We had an idiocy with ‘stranger danger’ last week in our local park.
This is a park where my wife takes the younger one regularly.
This day they were having a ‘picnic’ and were surrounded by a swarm of little Orthodox Jewish children(1) around 3 years old all pointing and shouting ‘stranger!’ at my wife and son. And what did the mothers in the park do? They either ignored them (wow! That noise sure did make the parents notice) or they praised them.
Both of our kids already know (even at 2.5 for the younger) that talking to strangers is fine, and going with them anywhere is not.
I’m glad that it was my more gentle wife there, as I would have probably lit into the sheeple parents on reality. Not that it would help. 🙁
(1) yes the fact that the children is Orthodox is important, as the local community is very heavy into helicopter parenting. This is not a single instance, but the most egregious of the recent actions observed.
Teaching stranger danger, especially to school aged children, is also contradictory.

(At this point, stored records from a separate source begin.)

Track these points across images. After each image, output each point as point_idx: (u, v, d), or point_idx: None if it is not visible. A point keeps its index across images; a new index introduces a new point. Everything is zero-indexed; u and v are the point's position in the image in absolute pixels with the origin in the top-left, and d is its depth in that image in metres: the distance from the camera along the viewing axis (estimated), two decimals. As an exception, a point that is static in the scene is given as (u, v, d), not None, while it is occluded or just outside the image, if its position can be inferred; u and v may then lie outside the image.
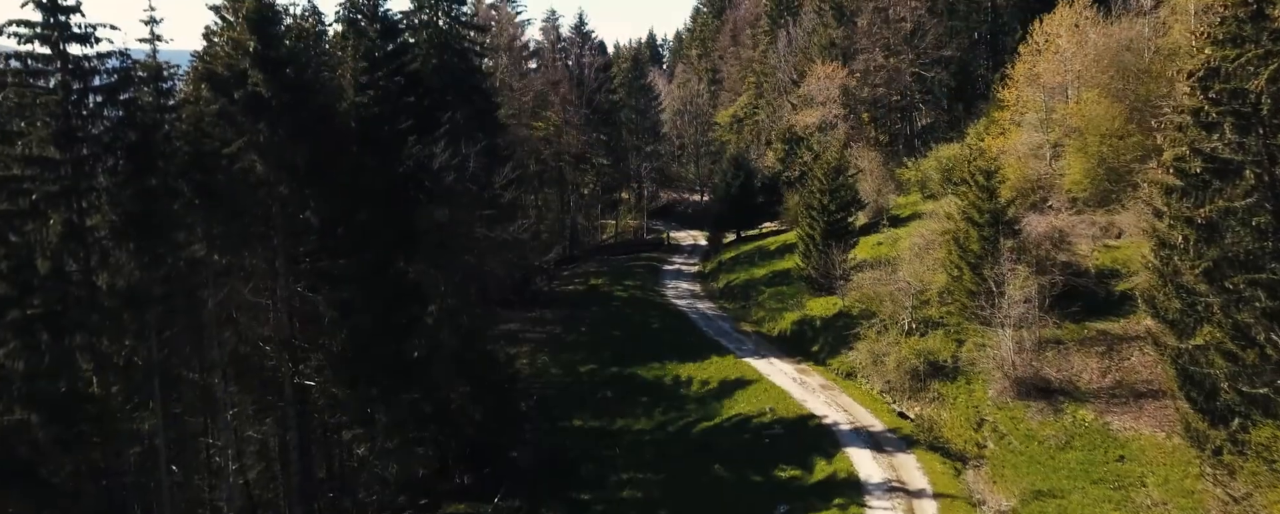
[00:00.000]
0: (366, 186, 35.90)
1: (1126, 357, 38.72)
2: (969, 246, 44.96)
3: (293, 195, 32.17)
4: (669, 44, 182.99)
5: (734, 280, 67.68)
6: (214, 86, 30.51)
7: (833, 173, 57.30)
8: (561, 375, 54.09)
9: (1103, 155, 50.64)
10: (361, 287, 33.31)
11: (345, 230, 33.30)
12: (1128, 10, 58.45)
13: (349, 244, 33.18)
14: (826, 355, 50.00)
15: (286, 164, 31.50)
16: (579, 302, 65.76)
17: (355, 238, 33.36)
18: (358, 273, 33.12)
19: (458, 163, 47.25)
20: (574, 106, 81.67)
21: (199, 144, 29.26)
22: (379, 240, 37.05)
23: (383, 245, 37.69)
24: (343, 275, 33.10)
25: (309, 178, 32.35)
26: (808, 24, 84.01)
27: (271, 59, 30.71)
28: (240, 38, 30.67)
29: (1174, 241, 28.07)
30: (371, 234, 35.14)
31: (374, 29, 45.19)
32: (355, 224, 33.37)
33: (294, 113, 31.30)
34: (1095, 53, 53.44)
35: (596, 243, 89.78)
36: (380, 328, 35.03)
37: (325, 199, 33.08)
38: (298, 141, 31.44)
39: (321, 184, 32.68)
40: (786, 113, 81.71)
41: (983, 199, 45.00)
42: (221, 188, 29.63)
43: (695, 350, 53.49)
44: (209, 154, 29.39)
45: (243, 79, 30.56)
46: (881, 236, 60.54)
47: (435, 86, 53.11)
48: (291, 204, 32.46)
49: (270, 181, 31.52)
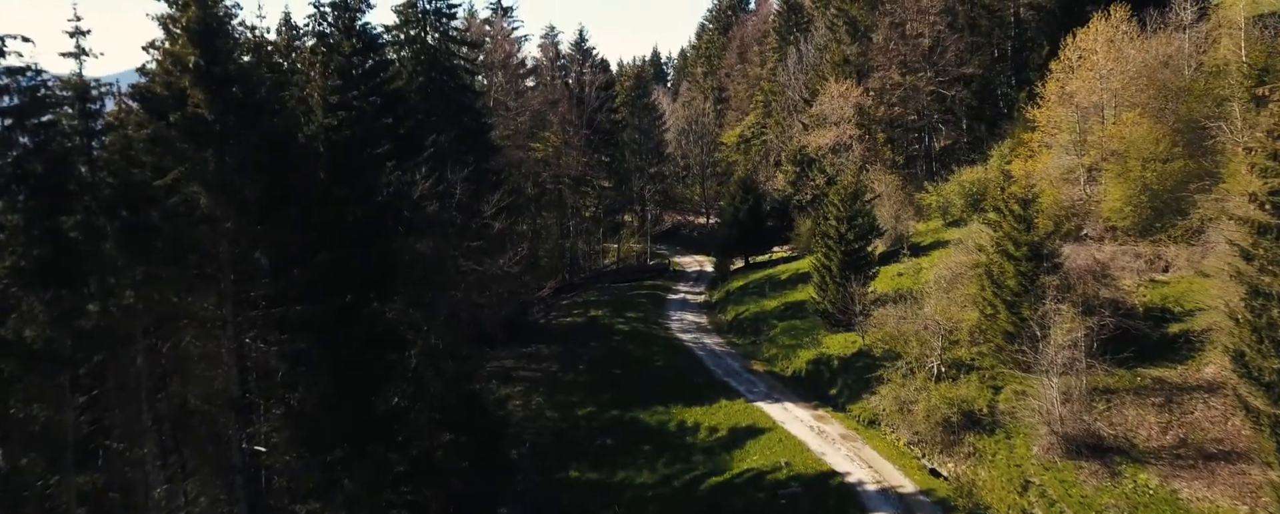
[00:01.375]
0: (332, 220, 31.77)
1: (1189, 410, 34.34)
2: (1004, 282, 40.80)
3: (243, 232, 27.99)
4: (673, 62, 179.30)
5: (743, 313, 63.38)
6: (148, 108, 26.47)
7: (850, 198, 53.12)
8: (557, 419, 49.74)
9: (1146, 181, 46.51)
10: (323, 335, 29.07)
11: (303, 271, 29.05)
12: (1165, 25, 54.45)
13: (308, 287, 28.94)
14: (846, 400, 45.67)
15: (235, 197, 27.35)
16: (578, 335, 61.49)
17: (315, 279, 29.12)
18: (319, 319, 28.90)
19: (443, 190, 43.20)
20: (574, 126, 77.76)
21: (127, 175, 25.09)
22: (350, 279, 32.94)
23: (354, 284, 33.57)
24: (300, 323, 28.86)
25: (263, 212, 28.20)
26: (820, 40, 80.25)
27: (216, 76, 26.64)
28: (180, 52, 26.61)
29: (1271, 289, 23.81)
30: (337, 274, 30.94)
31: (350, 44, 41.19)
32: (316, 264, 29.13)
33: (243, 138, 27.24)
34: (1135, 70, 49.40)
35: (597, 269, 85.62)
36: (347, 379, 30.79)
37: (281, 236, 28.88)
38: (248, 171, 27.32)
39: (277, 219, 28.51)
40: (797, 133, 77.78)
41: (1019, 230, 40.87)
42: (156, 226, 25.44)
43: (703, 392, 49.20)
44: (139, 187, 25.23)
45: (182, 99, 26.50)
46: (902, 266, 56.30)
47: (420, 106, 49.09)
48: (242, 242, 28.29)
49: (216, 217, 27.37)
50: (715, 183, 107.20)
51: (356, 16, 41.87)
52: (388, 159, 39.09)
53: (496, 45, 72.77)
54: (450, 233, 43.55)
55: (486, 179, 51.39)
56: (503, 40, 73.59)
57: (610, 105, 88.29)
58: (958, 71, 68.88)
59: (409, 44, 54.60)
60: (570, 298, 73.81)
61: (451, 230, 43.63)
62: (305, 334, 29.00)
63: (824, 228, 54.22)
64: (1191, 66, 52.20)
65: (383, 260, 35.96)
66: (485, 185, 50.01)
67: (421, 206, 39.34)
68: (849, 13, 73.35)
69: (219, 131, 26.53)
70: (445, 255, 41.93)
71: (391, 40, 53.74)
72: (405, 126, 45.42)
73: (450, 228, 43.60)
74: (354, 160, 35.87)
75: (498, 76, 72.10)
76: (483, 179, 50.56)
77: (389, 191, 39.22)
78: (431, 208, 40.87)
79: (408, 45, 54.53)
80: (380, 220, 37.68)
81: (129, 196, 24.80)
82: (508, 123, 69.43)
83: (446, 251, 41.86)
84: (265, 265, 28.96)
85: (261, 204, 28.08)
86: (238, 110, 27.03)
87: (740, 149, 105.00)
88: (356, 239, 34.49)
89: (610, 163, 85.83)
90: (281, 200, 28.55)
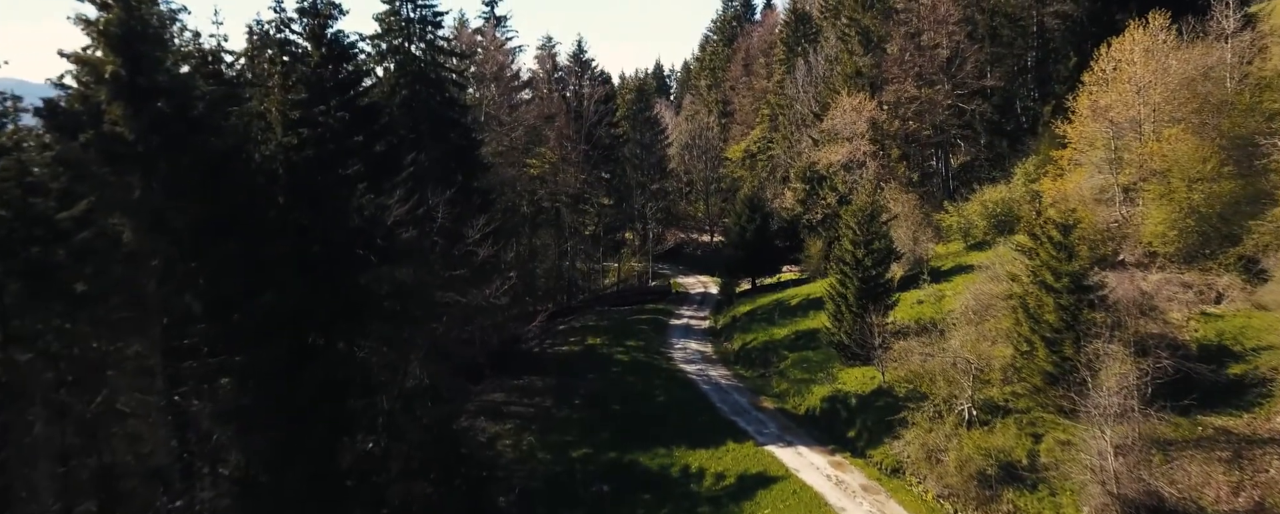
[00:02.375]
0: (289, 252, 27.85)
1: (1263, 467, 30.24)
2: (1042, 316, 36.73)
3: (175, 269, 24.04)
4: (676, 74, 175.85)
5: (751, 342, 59.27)
6: (56, 126, 22.60)
7: (867, 220, 49.09)
8: (550, 461, 45.55)
9: (1192, 203, 42.58)
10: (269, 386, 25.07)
11: (245, 314, 25.07)
12: (1203, 35, 50.64)
13: (252, 330, 24.96)
14: (866, 444, 41.52)
15: (165, 228, 23.40)
16: (574, 366, 57.37)
17: (262, 321, 25.13)
18: (263, 367, 24.90)
19: (423, 213, 39.29)
20: (572, 141, 73.93)
21: (24, 206, 21.16)
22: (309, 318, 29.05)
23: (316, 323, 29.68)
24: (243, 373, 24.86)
25: (199, 245, 24.25)
26: (830, 51, 76.49)
27: (140, 88, 22.75)
28: (97, 60, 22.76)
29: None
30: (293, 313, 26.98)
31: (320, 53, 37.32)
32: (262, 304, 25.14)
33: (175, 159, 23.30)
34: (1177, 82, 45.52)
35: (596, 291, 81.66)
36: (302, 434, 26.79)
37: (222, 272, 24.91)
38: (182, 197, 23.38)
39: (216, 253, 24.56)
40: (806, 148, 73.91)
41: (1059, 259, 36.83)
42: (62, 264, 21.51)
43: (708, 433, 45.06)
44: (40, 219, 21.32)
45: (99, 116, 22.62)
46: (922, 293, 52.25)
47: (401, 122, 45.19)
48: (174, 281, 24.32)
49: (143, 252, 23.41)
50: (720, 199, 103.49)
51: (327, 23, 37.96)
52: (360, 181, 35.19)
53: (489, 56, 68.93)
54: (432, 260, 39.50)
55: (473, 200, 47.34)
56: (496, 51, 69.74)
57: (610, 119, 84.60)
58: (977, 84, 65.06)
59: (392, 55, 50.70)
60: (567, 323, 69.78)
61: (433, 258, 39.57)
62: (250, 385, 24.98)
63: (839, 252, 50.18)
64: (1234, 78, 48.45)
65: (350, 295, 32.03)
66: (471, 207, 45.95)
67: (396, 233, 35.33)
68: (861, 22, 69.56)
69: (143, 153, 22.61)
70: (425, 286, 37.86)
71: (372, 51, 49.89)
72: (383, 144, 41.49)
73: (431, 255, 39.56)
74: (318, 183, 31.95)
75: (490, 89, 68.22)
76: (469, 200, 46.54)
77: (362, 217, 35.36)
78: (408, 234, 36.88)
79: (390, 56, 50.63)
80: (349, 250, 33.73)
81: (28, 231, 20.82)
82: (500, 138, 65.57)
83: (426, 282, 37.81)
84: (198, 310, 24.87)
85: (197, 236, 24.12)
86: (166, 128, 23.11)
87: (746, 164, 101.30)
88: (320, 272, 30.62)
89: (610, 179, 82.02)
90: (222, 231, 24.58)
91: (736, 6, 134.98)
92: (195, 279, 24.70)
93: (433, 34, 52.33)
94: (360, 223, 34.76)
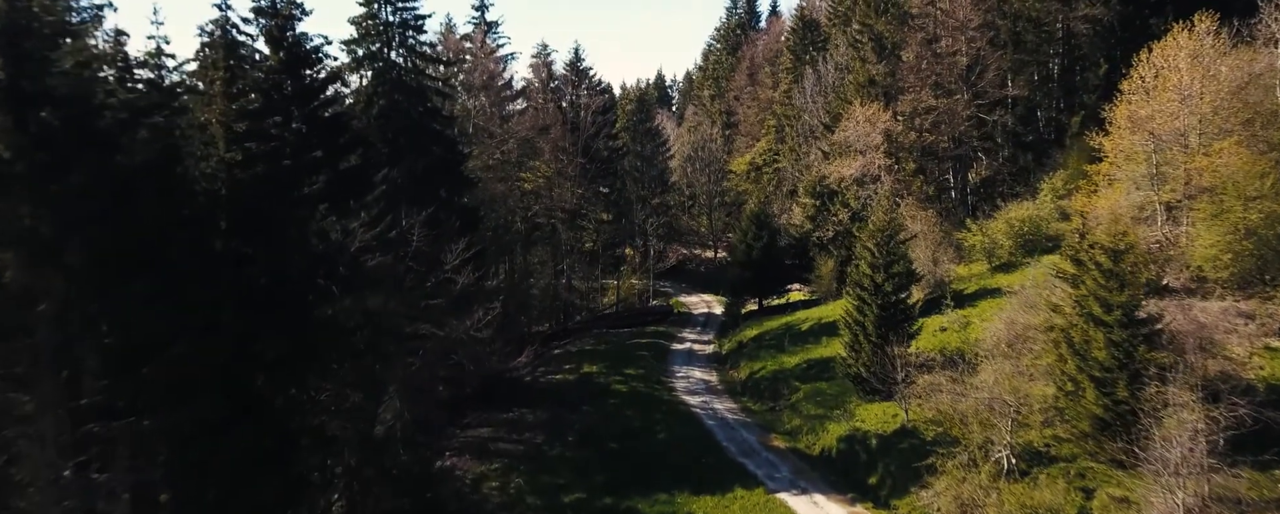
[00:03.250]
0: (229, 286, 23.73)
1: (1360, 535, 25.99)
2: (1090, 354, 32.52)
3: (71, 314, 19.94)
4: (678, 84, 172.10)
5: (759, 370, 55.02)
6: (-84, 142, 18.61)
7: (885, 241, 44.97)
8: (540, 507, 41.15)
9: (1249, 223, 38.42)
10: (188, 452, 20.93)
11: (156, 368, 20.95)
12: (1251, 39, 46.68)
13: (167, 388, 20.83)
14: (889, 493, 37.21)
15: (58, 263, 19.31)
16: (568, 397, 53.08)
17: (179, 376, 21.00)
18: (182, 430, 20.76)
19: (396, 236, 35.22)
20: (568, 154, 69.99)
21: None
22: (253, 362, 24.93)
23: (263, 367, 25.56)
24: (156, 438, 20.73)
25: (103, 284, 20.15)
26: (840, 60, 72.47)
27: (23, 95, 18.69)
28: (-30, 62, 18.75)
29: None
30: (226, 360, 22.83)
31: (278, 57, 33.28)
32: (176, 356, 21.00)
33: (71, 181, 19.23)
34: (1228, 91, 41.51)
35: (594, 311, 77.51)
36: (234, 505, 22.60)
37: (132, 316, 20.79)
38: (77, 227, 19.29)
39: (125, 293, 20.45)
40: (816, 161, 69.84)
41: (1109, 288, 32.66)
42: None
43: (714, 477, 40.75)
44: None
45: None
46: (945, 320, 48.08)
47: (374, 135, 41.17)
48: (68, 328, 20.22)
49: (29, 292, 19.32)
50: (723, 213, 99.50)
51: (288, 25, 33.91)
52: (321, 201, 31.14)
53: (478, 64, 64.95)
54: (405, 289, 35.39)
55: (453, 221, 43.17)
56: (486, 58, 65.71)
57: (609, 131, 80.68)
58: (999, 93, 60.94)
59: (369, 61, 46.65)
60: (562, 346, 65.61)
61: (406, 285, 35.47)
62: (164, 452, 20.86)
63: (855, 276, 46.01)
64: (1285, 86, 44.52)
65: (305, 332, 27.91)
66: (451, 229, 41.79)
67: (361, 259, 31.23)
68: (875, 28, 65.57)
69: (24, 173, 18.57)
70: (395, 317, 33.73)
71: (347, 58, 45.91)
72: (354, 158, 37.40)
73: (405, 282, 35.46)
74: (267, 205, 27.86)
75: (480, 99, 64.22)
76: (449, 220, 42.39)
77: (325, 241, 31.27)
78: (377, 260, 32.76)
79: (367, 63, 46.59)
80: (306, 280, 29.63)
81: None
82: (491, 152, 61.54)
83: (397, 313, 33.67)
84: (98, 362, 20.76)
85: (100, 272, 20.02)
86: (56, 144, 19.06)
87: (751, 177, 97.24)
88: (266, 308, 26.51)
89: (609, 193, 77.99)
90: (133, 267, 20.47)
91: (741, 14, 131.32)
92: (97, 325, 20.63)
93: (414, 39, 48.34)
94: (321, 249, 30.74)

Just a few of the people who are *strangers*:
Bus driver
Teacher
Teacher’s aide
Lunch Lady
Other students
Crossing Guard
Policeman
Fireman
Ambulance Driver
Your child will soon understand that they are meant to talk to strangers, daily, as part of this thing called education and living in a normal society. And you the parent who preaches “Don’t talk to strangers” are the idiot and your kid will now question what other stupid advise you are doling out.
Talk to strangers, just don’t go anywhere with strangers.

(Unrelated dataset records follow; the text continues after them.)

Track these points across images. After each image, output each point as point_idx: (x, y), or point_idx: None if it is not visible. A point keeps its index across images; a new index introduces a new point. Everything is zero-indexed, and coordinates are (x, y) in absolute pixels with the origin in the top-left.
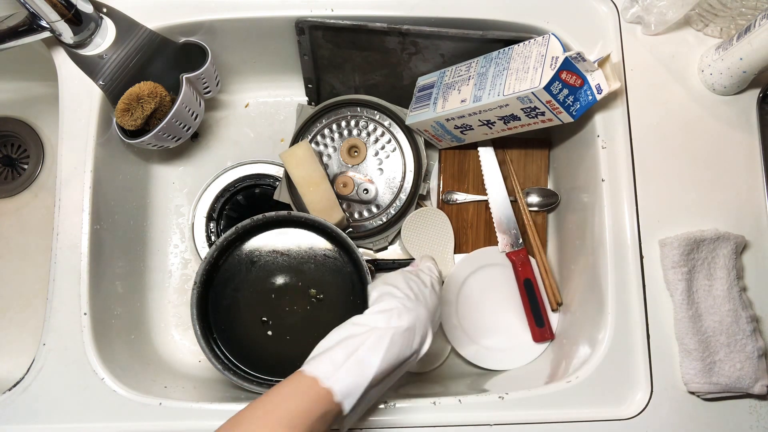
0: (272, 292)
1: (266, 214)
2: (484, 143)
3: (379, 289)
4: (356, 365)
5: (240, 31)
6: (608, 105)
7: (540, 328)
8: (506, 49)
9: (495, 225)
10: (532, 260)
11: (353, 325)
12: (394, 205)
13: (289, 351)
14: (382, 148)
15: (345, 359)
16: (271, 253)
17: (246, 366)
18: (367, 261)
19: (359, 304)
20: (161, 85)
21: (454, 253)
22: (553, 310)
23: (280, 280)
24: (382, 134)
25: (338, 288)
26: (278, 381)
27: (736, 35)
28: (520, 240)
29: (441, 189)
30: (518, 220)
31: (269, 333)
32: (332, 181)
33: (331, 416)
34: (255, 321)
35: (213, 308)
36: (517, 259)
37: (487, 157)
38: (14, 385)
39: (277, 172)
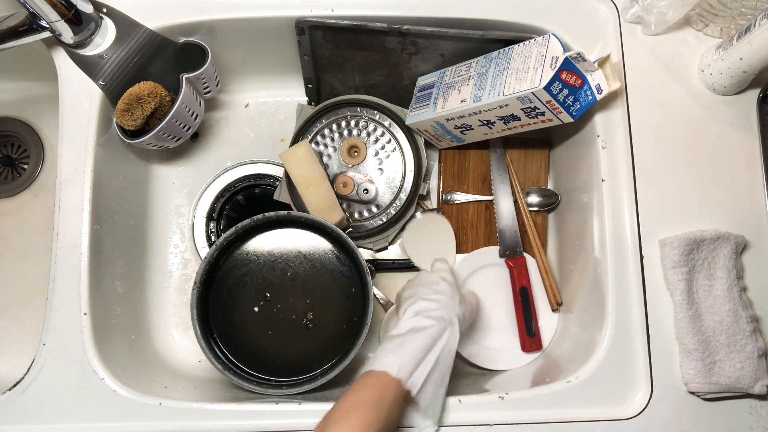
0: (272, 292)
1: (266, 214)
2: (496, 147)
3: (414, 303)
4: (417, 360)
5: (240, 31)
6: (608, 105)
7: (530, 338)
8: (506, 49)
9: (498, 231)
10: (531, 262)
11: (412, 330)
12: (394, 205)
13: (289, 351)
14: (382, 148)
15: (410, 357)
16: (271, 253)
17: (246, 366)
18: (367, 261)
19: (356, 307)
20: (161, 85)
21: (456, 252)
22: (553, 310)
23: (279, 280)
24: (382, 134)
25: (337, 289)
26: (278, 381)
27: (736, 35)
28: (520, 248)
29: (441, 189)
30: (518, 220)
31: (269, 333)
32: (332, 181)
33: (403, 399)
34: (255, 321)
35: (213, 308)
36: (515, 266)
37: (497, 162)
38: (14, 385)
39: (277, 172)
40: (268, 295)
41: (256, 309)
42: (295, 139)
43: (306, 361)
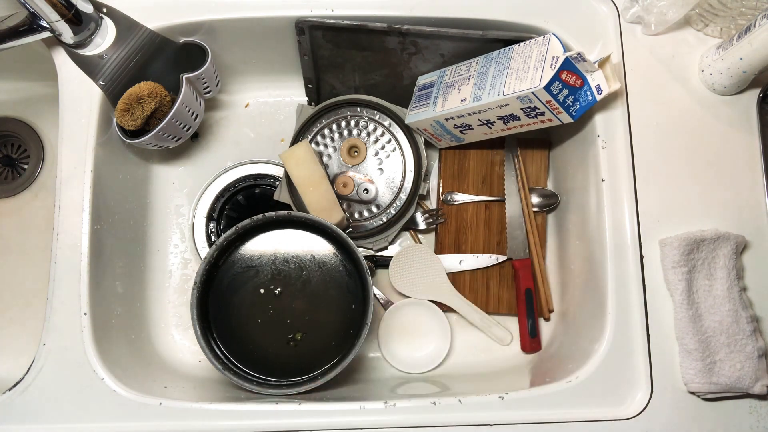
0: (271, 292)
1: (266, 214)
2: (510, 147)
3: None
4: None
5: (240, 31)
6: (608, 105)
7: (532, 339)
8: (507, 48)
9: (507, 232)
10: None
11: None
12: (394, 205)
13: (289, 351)
14: (382, 148)
15: None
16: (271, 253)
17: (246, 366)
18: (366, 258)
19: (357, 308)
20: (161, 85)
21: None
22: (545, 319)
23: (279, 279)
24: (382, 134)
25: (337, 289)
26: (278, 381)
27: (736, 35)
28: (527, 249)
29: (441, 189)
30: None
31: (269, 333)
32: (332, 181)
33: None
34: (255, 321)
35: (213, 308)
36: (522, 266)
37: (511, 163)
38: (14, 385)
39: (277, 172)
40: (267, 294)
41: (256, 308)
42: (295, 139)
43: (306, 361)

Recently I noticed that my 5 yr old granddaughter was less inclined to talk with new people or be friendly she already had some contact with or was being introduced to which made the person uncomfortable and was embarrassing for my daughter.
My daughter had noticed this too and it had become a problem.

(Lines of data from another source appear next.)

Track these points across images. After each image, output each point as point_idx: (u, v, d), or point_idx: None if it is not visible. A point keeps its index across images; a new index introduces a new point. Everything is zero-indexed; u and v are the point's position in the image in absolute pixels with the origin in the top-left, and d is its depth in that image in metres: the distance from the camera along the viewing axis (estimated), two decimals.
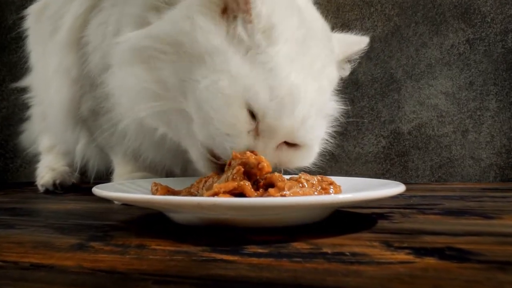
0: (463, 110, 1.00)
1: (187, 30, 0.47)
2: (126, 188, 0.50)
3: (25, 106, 0.97)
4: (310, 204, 0.36)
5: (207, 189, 0.40)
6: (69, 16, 0.63)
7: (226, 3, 0.48)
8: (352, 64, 0.61)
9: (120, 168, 0.69)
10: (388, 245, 0.34)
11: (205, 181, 0.43)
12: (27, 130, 0.99)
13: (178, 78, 0.48)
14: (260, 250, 0.33)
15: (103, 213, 0.54)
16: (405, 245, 0.34)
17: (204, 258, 0.31)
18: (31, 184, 0.93)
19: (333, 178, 0.47)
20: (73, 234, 0.41)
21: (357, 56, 0.60)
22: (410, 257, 0.30)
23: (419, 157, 1.02)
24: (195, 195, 0.42)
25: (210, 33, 0.47)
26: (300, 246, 0.34)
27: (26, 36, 0.80)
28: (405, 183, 0.48)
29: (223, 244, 0.35)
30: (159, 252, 0.33)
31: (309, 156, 0.53)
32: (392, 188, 0.41)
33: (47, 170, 0.84)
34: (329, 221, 0.43)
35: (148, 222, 0.48)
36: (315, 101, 0.49)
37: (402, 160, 1.03)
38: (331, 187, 0.44)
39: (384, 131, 1.04)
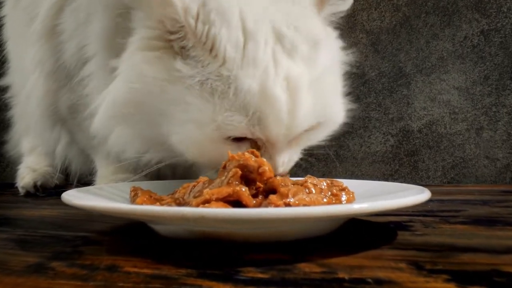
0: (478, 106, 0.93)
1: (138, 87, 0.44)
2: (104, 193, 0.43)
3: (9, 106, 0.90)
4: (320, 216, 0.29)
5: (195, 196, 0.34)
6: (45, 4, 0.58)
7: (165, 34, 0.42)
8: None
9: (103, 170, 0.62)
10: (419, 267, 0.27)
11: (193, 186, 0.36)
12: (11, 138, 0.93)
13: (154, 134, 0.46)
14: (259, 275, 0.26)
15: (80, 222, 0.47)
16: (440, 267, 0.27)
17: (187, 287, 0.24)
18: (14, 185, 0.86)
19: (343, 182, 0.41)
20: (35, 250, 0.34)
21: None
22: (451, 287, 0.24)
23: (430, 157, 0.95)
24: (180, 202, 0.35)
25: (163, 81, 0.42)
26: (309, 268, 0.27)
27: (3, 25, 0.74)
28: (415, 184, 0.42)
29: (214, 264, 0.29)
30: (132, 277, 0.26)
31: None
32: (416, 195, 0.35)
33: (28, 171, 0.77)
34: (340, 233, 0.37)
35: (128, 234, 0.41)
36: (302, 77, 0.42)
37: (412, 160, 0.96)
38: (343, 193, 0.37)
39: (392, 129, 0.97)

We talked it over with her and it turned out she had been given the “stranger danger” talk by her school teacher.
@Elizabeth
I just bookmarked that article for use in the future. Best article in the world to use as a rebuttal for the parents who stress that stranger danger tactics don’t have a negative impact on the safety of children.
On the flip side, a little off topic: Just saw this video on Right This Minute:
http://www.rightthisminute.com/video/rtmtv-little-boy-flags-down-police-officers-game-basketball
How awesome is that?!?!?!
I’ve yet to actually see a single child safety program that still advocates the simple “Don’t talk to strangers!” mantra. The experts seem to have weeded it out years ago. It’s the parents that cling to it.
Today is the birthday of a boy who dropped out of school at age eight to help support his family after his father died. He worked on the streets of New York City. This was years ago–the streets were less safe then. He sold newspapers, busked, and sang with a blind begged (an adult–presumably a stranger when they first met) on the Bowery–a rough neighborhood). A boy like that was considered “plucky” in those days–he was born in 1888.
Were children safer then because the world was safer? Heck, no! They were safer because they were used to being ALIVE in the world in which they lived. What has become of us, that we and our kids live our lives in seclusion and haven’t a clue what our inner cities are like or how people like ourselves–they are not a different species!–live.
It’s too bad that little boy had to do that. I support CHILD LABOR LAWS and FOUR YEARS OF COLLEGE FOR EVERY KID IN AMERICA WHO WANTS IT. An educated population would hold better-paying jobs and pay more taxes and we’d all live better and all the cities would be safe…
The little boy was Irving Berlin, who wrote WHITE CHRISTMAS and EASTER PARADE. His father who died was a Cantor, but the child never had a chance to learn to read or write music. Good thing for little Irving he didn’t live in Silver Springs, MD.
Encouraging that at least in Belgium people can move on, while in some other countries people remain victims of the past. There are several Belgian photographers who still photograph children nude, and at least one offers workshops for other photographers. That’s probably hard to believe in certain other countries.